The Spanish-American War

  • Causes of War:
    • American sympathy for rebels in Cuba who were fighting against Spain for their independence.
    • Explosion of the USS Maine in Havana Harbor, Cuba.
    • Yellow Journalism (NYC newspapers published sensational headlines to increase circulation.

Results of War

  • American Imperialism spread American ideals (political, economic, and religious interests).
  • Also provoked rebellions in the Philippines and Cuba (peoples that were subject to American abuses of power).

American Gains

  • America wins and inherits what’s left of Spain’s colonial empire- Pacific Territories Caribbean Territories.
    • Guam, the Philippines- Puerto Rico (annexed), Cuba (controlled).
  • United States emerged as a WORLD POWER.

Imperialism in China

  • The “Open Door” Policy opened Chinese markets to the US by allowing American businesses to trade alongside European Powers.
  • The Boxer Rebellion- an anti-imperialist uprising in China that was put down by American forces and British Forces.

US Intervention in Latin America

  • Platt Amendment- The US can intervene in Cuba to prevent civil unrest.
    • Also granted the US a perpetual lease of a naval base in Guantanamo Bay, Cuba.
  • “Big Stick” Diplomacy- projecting American naval power and increased American dominance over Latin America
    • Used by President Teddy Roosevelt
    • Inspired by a West African proverb: “Speak softly and carry a big stick”
  • The Roosevelt Corollary to the Monroe Doctrine established the US as the “policeman” in Latin America.
    • The US intervened in Latin America to collect debts on behalf of European nations (so they wouldn’t intervene directly in Latin America).
  • The US helped Panama gain independence from Colombia to gain access rights to construct the Panama Canal.
  • Dollar Diplomacy: strategy to protect American economic interests and investments in Latin America
    • Used by President Taft
  • Moral Diplomacy: strategy to intervene to promote democratic governments and oppose non-democratic governments
    • Used by President Wilson (also the reason this president gave for the US to enter World War I and “make the world safe for democracy”)

World War I (July 1914 to Nov 1918)

  • Also called “the Great War”
  • Causes: nationalism, alliances, militarism, and imperialism.
    • Spark of War: Assassination of Archduke Franz Ferdinand (future leader of Austria-Hungary) in June 1914.

Major Combatants

  • Allied Powers: France, Russia, and Britain
  • Central Powers: Austria-Hungary, German Empire, and Ottoman Empire
  • The United States did not pick a side initially and sought to remain neutral

Strategies

  • Britain established a naval blockade to limit supplies entering Europe to hurt the German economy
  • Germany used U-boats (submarines) to disrupt the blockade
  • Convoy system- groups of cargo ships sailing together for protection with battleship
  • Trench warfare- defensive ditches to protect your forces from an enemy assault
  • New weapons: poison gases (chlorine and mustard) and rapid fire and long-range weapons

Major Events

  • Lusitania (May 1915): German U-boats sank a British passenger ship and killed Americans; angered the American public
  • Sussex Pledge (May 1916): Germany promised not to sink more ships w/o warning (wanted to avoid US entry into war)

* * * *

### Directions
Extend the study notes on US foreign policy and World War I by writing the next part after the Sussex Pledge entry. The rows that follow come from a separate source.

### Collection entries
* * * *

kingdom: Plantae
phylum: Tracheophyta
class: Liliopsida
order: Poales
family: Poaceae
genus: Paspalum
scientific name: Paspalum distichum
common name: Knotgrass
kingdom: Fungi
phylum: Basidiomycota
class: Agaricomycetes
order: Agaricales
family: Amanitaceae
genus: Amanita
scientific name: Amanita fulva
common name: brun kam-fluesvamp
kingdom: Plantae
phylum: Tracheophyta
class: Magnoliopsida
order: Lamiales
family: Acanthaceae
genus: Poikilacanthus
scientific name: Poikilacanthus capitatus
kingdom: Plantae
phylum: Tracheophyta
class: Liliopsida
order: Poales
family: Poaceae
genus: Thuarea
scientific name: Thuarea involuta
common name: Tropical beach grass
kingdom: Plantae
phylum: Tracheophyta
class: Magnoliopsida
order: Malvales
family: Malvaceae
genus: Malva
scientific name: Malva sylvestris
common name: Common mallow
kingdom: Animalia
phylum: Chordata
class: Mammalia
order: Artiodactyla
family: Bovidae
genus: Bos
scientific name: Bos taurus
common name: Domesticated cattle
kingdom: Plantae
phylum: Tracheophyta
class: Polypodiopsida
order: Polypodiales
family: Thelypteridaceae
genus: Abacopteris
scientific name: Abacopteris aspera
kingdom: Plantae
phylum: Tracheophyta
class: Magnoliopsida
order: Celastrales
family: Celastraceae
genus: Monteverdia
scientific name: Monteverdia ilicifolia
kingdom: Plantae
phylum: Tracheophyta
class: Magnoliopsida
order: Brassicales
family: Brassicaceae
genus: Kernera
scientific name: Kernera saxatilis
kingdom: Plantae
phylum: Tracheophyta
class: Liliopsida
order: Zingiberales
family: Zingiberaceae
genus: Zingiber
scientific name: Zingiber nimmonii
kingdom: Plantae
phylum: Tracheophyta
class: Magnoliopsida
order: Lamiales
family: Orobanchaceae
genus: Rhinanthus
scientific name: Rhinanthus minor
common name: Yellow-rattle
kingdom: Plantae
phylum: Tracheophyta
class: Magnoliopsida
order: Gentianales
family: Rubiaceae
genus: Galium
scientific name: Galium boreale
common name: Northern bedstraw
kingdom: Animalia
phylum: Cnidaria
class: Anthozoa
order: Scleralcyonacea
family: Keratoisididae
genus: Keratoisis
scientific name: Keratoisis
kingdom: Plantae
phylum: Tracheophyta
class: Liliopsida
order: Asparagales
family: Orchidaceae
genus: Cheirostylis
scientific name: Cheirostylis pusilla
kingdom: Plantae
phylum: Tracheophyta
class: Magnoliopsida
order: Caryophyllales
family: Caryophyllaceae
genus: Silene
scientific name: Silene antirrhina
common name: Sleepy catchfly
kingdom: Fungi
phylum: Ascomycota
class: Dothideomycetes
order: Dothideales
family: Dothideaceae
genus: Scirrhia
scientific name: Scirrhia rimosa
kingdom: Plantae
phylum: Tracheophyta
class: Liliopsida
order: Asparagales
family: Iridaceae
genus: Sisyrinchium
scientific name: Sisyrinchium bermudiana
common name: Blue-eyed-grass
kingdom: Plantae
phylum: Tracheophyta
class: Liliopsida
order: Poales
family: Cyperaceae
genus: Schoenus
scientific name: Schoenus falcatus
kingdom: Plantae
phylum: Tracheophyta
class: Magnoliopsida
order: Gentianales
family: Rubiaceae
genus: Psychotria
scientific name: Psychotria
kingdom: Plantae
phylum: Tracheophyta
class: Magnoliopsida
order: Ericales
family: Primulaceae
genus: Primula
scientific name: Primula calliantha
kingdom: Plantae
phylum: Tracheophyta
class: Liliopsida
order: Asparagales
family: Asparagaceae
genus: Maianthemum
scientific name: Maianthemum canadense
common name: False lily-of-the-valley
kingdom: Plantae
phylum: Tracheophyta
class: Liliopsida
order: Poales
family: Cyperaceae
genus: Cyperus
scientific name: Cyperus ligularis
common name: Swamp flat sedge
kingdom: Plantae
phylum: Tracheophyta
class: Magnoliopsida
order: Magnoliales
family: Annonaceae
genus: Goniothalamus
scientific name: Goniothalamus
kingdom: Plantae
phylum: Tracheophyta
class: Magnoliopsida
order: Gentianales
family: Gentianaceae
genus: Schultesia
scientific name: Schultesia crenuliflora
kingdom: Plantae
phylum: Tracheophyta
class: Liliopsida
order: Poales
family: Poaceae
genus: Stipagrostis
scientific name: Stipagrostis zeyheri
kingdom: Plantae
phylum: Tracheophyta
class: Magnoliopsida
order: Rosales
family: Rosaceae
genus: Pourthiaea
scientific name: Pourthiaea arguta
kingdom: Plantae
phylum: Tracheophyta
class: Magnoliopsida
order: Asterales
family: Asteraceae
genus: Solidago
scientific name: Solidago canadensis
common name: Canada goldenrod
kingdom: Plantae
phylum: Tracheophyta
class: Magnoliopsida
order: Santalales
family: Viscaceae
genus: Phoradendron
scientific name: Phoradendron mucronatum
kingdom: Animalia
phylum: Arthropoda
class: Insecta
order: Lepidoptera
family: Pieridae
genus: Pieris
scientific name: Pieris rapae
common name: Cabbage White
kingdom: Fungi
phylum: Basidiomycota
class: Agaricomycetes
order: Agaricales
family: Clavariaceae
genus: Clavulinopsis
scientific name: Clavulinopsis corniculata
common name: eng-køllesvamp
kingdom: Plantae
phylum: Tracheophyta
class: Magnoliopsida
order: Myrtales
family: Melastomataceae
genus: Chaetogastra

* * * *

### Reply to the task
  • Unrestricted submarine warfare (Jan 1917): Germany resumed sinking all enemy ships without warning
  • Zimmermann Note (March 1917): Germany promised Mexican officials US lands if they started a war against the US
    • Angered the US government; American public demanded action against Germany
  • April 1917: US declared war against Germany (first troops arrive in Europe in June 1917)

Mobilization (organizing and preparing for war)

  • Selective Service Act (May 1917)- all males aged 21 to 30 were required to sign up for conscription (military draft)
  • Conscientious Objectors- people refused military service for moral or religious reasons (were given non-combat roles)
  • War Industries Board (WIB)- US agency that coordinated wartime manufacturing (set production quotas for war goods)
  • War Bonds- US citizens lent money to the US government to help pay for the war effort (also called “Liberty bonds”)
  • Committee on Public Information- US agency that shaped the messages to the American public about the war effort
    • Propaganda- information made to create a desired emotional response about a specific issue

US Homefront

  • Espionage Act (June 1917)- made it illegal to speak against the US government or the war effort
  • Sedition Act (May 1918)- banned disloyal publications about the government or the armed forces
    • Americans questioned the loyalty of Germans and viewed German culture with suspicion
  • The Great Migration- Black Americans moved from the rural South to cities in the North and West (for better jobs)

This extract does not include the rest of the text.